I drive a 13 year old car, when I can afford gasoline.
And last Summer, because my disability income is 60% lower than my previous meager income, I lost my home. (“We lived in a hallway!” “We dreamed of living in a hallway-we lived in a cardboard box!” – Monty Python) Fortunately, a good friend offered me a place to stay.
Two weeks ago, my sister had a minor stroke. (If there is such a thing). She’s back to work, and coping, but it does get one’s attention.
But all is not lost.
Re: this upcoming calendar mark – My new neighbor and EX-wife (and friend) contacted me, and asked if she could put a little celebration together in my honor!
I’ve said it before, and I’ll say it again, “If you have friends, you have everything!” You know, like the end of that Christmas movie…
Time to remove my head from it’s regular inverted resting place and get moving.
Thanks for listening.
I just heard from my step-brother, yesterday, that my step-mother passed away Saturday.

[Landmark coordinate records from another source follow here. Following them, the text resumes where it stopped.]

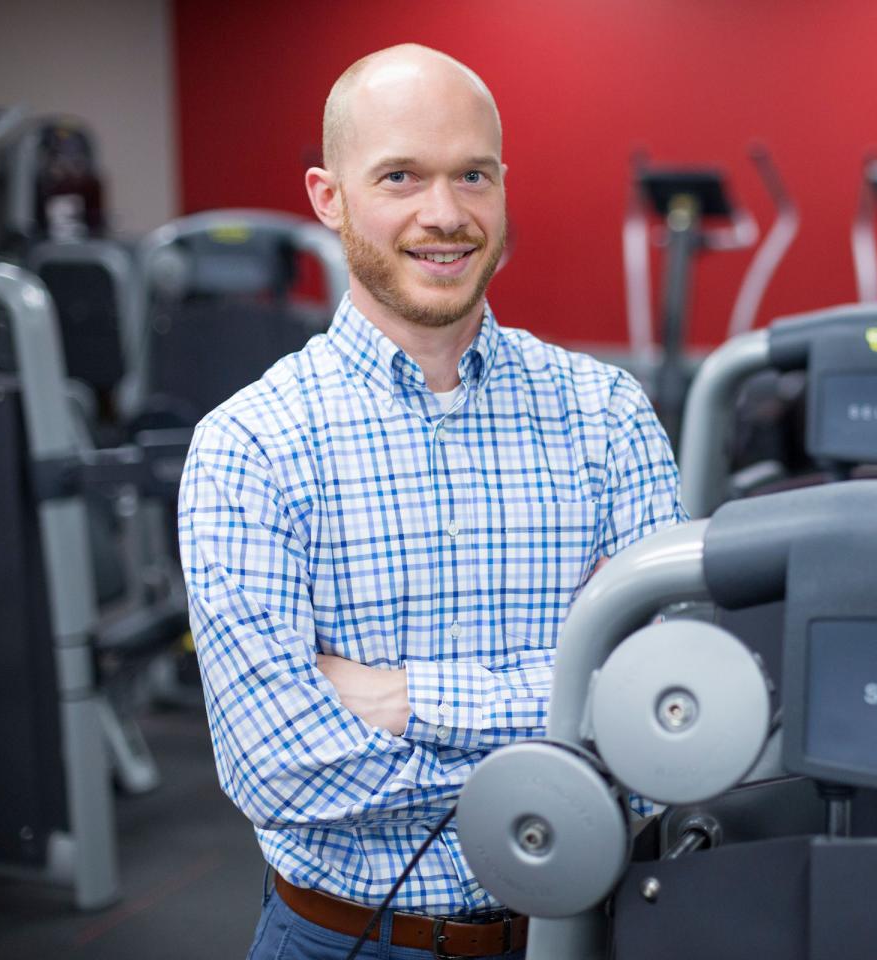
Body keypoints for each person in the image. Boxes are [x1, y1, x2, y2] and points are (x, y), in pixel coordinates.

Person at [177, 44, 685, 960]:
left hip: (586, 934)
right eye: (401, 176)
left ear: (501, 187)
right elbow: (278, 766)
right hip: (343, 940)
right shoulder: (249, 444)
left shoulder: (607, 416)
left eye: (472, 176)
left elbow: (664, 713)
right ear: (329, 198)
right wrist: (564, 728)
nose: (444, 215)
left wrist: (400, 700)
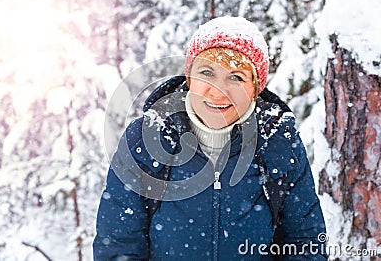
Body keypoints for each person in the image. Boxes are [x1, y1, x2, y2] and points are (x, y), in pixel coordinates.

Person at [93, 16, 327, 260]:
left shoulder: (278, 143)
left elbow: (305, 243)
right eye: (207, 73)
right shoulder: (146, 139)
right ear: (189, 78)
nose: (218, 90)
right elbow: (118, 245)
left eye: (236, 77)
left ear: (255, 88)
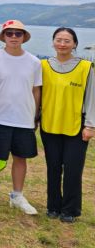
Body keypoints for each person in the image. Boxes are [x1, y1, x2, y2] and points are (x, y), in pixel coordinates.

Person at [0, 20, 41, 216]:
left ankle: (17, 195)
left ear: (24, 36)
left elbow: (36, 90)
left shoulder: (34, 62)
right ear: (3, 36)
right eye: (9, 33)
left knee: (20, 158)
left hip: (24, 118)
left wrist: (34, 115)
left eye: (18, 33)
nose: (14, 37)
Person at [40, 27, 95, 223]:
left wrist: (90, 125)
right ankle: (53, 206)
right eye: (58, 39)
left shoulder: (86, 67)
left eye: (67, 41)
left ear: (75, 44)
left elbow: (92, 97)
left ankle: (70, 210)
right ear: (53, 42)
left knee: (73, 170)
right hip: (50, 124)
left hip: (76, 126)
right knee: (53, 168)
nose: (62, 44)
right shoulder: (43, 65)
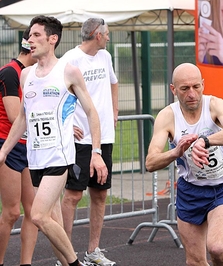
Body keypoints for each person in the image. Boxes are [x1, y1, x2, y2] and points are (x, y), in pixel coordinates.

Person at [0, 15, 108, 266]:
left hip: (59, 157)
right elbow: (23, 119)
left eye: (36, 35)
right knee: (53, 224)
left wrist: (96, 152)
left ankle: (75, 264)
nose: (30, 40)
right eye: (29, 35)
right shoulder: (26, 75)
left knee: (37, 215)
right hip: (34, 159)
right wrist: (4, 151)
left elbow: (92, 112)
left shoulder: (68, 71)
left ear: (53, 38)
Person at [146, 62, 223, 266]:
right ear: (173, 90)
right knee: (195, 261)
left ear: (203, 85)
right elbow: (151, 162)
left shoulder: (215, 105)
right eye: (184, 89)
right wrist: (176, 151)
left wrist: (205, 140)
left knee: (216, 247)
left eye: (196, 87)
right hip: (190, 191)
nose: (192, 93)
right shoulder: (167, 116)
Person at [57, 18, 118, 266]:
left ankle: (93, 251)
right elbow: (56, 93)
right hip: (80, 140)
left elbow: (114, 83)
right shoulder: (70, 60)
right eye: (106, 34)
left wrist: (114, 112)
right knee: (72, 195)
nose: (109, 38)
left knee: (100, 194)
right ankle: (65, 256)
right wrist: (67, 123)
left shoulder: (106, 57)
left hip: (104, 138)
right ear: (96, 35)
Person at [0, 28, 38, 266]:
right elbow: (16, 117)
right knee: (12, 212)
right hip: (8, 144)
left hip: (30, 146)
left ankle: (26, 263)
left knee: (34, 213)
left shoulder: (35, 74)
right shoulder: (10, 73)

I’d not visited her in some time, and only remembered her on her birthday and Mother’s Day. My real mother passed away when I was a small child, and my dad remarried. Unfortunately, he married a woman who wanted him, but not the extra baggage of a young child. And when he was absent on business, she took out her frustrations, well, you get the picture.
As an adult, I now realize she did her best with the limited tools she had. But I still don’t have many fond memories. I know my step-siblings feel differently, but the closest one is ten years older than I. They had different experiences.
She didn’t seem to be a happy person. I hope she is at peace, now.
I’m grieving, not so much for her, but for what we should have had.